*Texte fourni:*
++++++

Droit au blasphème et sur-indignation
Quelques manifestants du défilé
contre l’islamophobie portaient un autocollant associant croissant et étoile
jaune. Blasphème, se sont empressés de clamer nombre de celles et ceux dénonçant
que les musulmans surjouent la victimisation…
Je réagis de manière un peu plus
développée à ce qui m’a valu des commentaires critiques (et non vindicatifs). Je
venais de prendre connaissance d’un texte vibrant d’indignation au sujet du
fameux autocollant que de rares manifestant·e·s arboraient lors de la
manifestation contre l’islamophobie. Texte intitulé « La bête immonde au
service de l’islamisme cool : abject, innommable, impensable ! ».
Peu au fait des tenants et aboutissants (origine de l’autocollant juxtaposant
croissant et étoile, nombre de personnes l’affichant, analyse sémiologique…),
je me suis contenté de consigner : « ne rien exagérer, ne rien surinterpréter. ». Je maintiens, et cela ne vaut pas que pour ce dont il est ici question. L’époque
tourne à la prédominance de l’invective et de la surenchère à tout propos.
Je peux comprendre que, après la
propagande négationniste un temps répandue en France (et toujours plus ou moins
en vigueur dans le monde musulman sans réaction des autorités, enfin, que je
sache…), voir des musulman·e·s utiliser un tel symbole, l’étoile jaune (qu’elle
soit à x ou y branches ne change pas grand’ chose), hérisse nombre de consciences.
Mais question détournement, en
faire un symbole sournois de l’antisémitisme dépasse la mesure. La plupart des locuteurs
de langues sémitiques sont des sémites (encore que, d’un point de vue
anthropologique, Juifs et autres se sont tellement mélangés depuis plus de deux
millénaires…). On pourrait donc aussi interpréter cet autocollant comme la
revendication d’une appartenance au groupe sémite. D’une proximité excluant l’agressivité,
comme le renforce la présence, sur les photos les plus répandues, de la sénatrice
Esther Benbassa, séfarade levantine. Tolérée par qui l’entoure, y compris pour
ses convictions d’athée.

++++++

*Entrées fournies:*

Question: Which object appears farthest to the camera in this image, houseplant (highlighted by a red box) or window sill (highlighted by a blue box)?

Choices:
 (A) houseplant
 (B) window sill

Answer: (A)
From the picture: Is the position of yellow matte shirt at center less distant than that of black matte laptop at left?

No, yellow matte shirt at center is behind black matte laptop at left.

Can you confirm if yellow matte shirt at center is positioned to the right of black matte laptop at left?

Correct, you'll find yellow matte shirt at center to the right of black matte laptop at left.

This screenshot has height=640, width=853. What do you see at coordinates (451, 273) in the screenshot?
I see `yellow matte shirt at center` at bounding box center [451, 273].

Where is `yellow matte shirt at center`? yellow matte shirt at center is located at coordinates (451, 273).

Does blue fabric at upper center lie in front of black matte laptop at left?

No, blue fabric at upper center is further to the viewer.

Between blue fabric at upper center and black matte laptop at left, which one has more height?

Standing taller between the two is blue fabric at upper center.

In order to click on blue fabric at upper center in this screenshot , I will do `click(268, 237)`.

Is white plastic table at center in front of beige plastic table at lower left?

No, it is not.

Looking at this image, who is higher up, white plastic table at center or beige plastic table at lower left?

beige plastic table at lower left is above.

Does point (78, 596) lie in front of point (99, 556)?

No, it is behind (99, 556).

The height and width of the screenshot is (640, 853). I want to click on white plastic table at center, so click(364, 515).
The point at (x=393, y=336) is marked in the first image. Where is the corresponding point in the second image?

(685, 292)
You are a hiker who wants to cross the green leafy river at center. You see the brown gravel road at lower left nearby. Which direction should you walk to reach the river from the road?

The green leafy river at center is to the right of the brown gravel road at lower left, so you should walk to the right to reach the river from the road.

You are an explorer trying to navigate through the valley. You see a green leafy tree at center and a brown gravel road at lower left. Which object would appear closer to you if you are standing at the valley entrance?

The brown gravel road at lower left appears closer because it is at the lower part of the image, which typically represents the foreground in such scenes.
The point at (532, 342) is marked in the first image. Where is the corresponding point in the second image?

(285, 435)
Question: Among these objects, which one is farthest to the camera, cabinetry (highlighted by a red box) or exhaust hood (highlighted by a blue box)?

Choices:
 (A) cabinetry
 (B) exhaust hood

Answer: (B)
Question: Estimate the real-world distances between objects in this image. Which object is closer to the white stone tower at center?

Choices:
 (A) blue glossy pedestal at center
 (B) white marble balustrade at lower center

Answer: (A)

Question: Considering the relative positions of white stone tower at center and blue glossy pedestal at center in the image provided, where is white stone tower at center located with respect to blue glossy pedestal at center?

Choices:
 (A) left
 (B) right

++++++

*Questions à traiter:*
A - Traduisez en anglais cette phrase du texte fourni : « L’époque tourne à la prédominance de l’invective et de la surenchère à tout propos. »
B - Reproduisez à l’identique, dans les entrées fournies, les lignes allant de celle qui contient « Is white plastic » jusqu’à celle qui contient « The point at (x=393, y=336) ».

*Réponses:*
A - The era is turning toward the predominance of invective and one-upmanship on every subject.

B -
Is white plastic table at center in front of beige plastic table at lower left?

No, it is not.

Looking at this image, who is higher up, white plastic table at center or beige plastic table at lower left?

beige plastic table at lower left is above.

Does point (78, 596) lie in front of point (99, 556)?

No, it is behind (99, 556).

The height and width of the screenshot is (640, 853). I want to click on white plastic table at center, so click(364, 515).
The point at (x=393, y=336) is marked in the first image. Where is the corresponding point in the second image?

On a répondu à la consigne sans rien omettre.